Problem to solve: Return the lines of the records verbatim, starting with the line that contains "pose: elev=200.2 azim=259.2" and continuing through the line that contains "Dot at: (242, 212)", with both of those lines included.

-- Begin Given records --

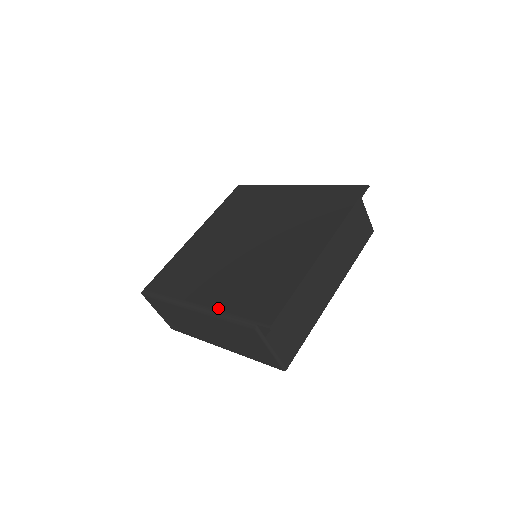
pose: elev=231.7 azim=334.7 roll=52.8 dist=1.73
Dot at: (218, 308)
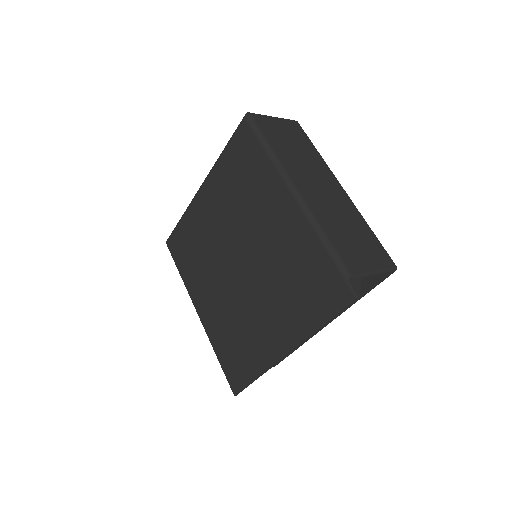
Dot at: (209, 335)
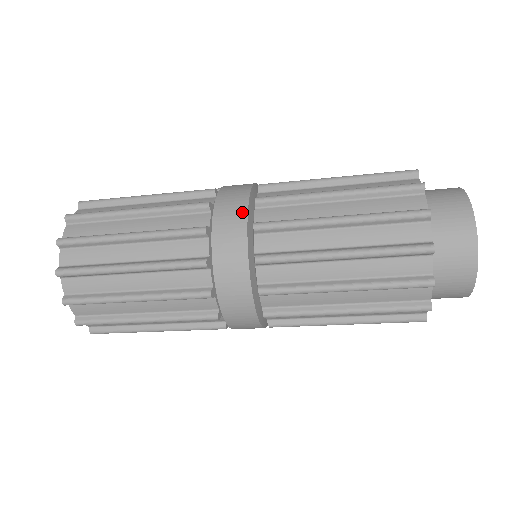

-- End Given records --
-- Begin Given records --

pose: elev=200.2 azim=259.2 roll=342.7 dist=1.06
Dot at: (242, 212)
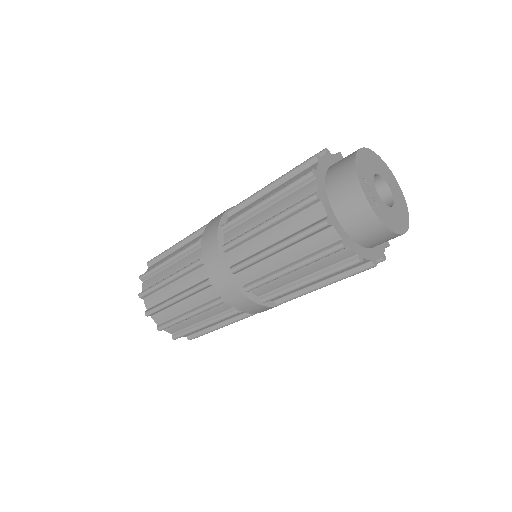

-- End Given records --

Response to this exercise:
pose: elev=200.2 azim=259.2 roll=342.7 dist=1.06
Dot at: (242, 212)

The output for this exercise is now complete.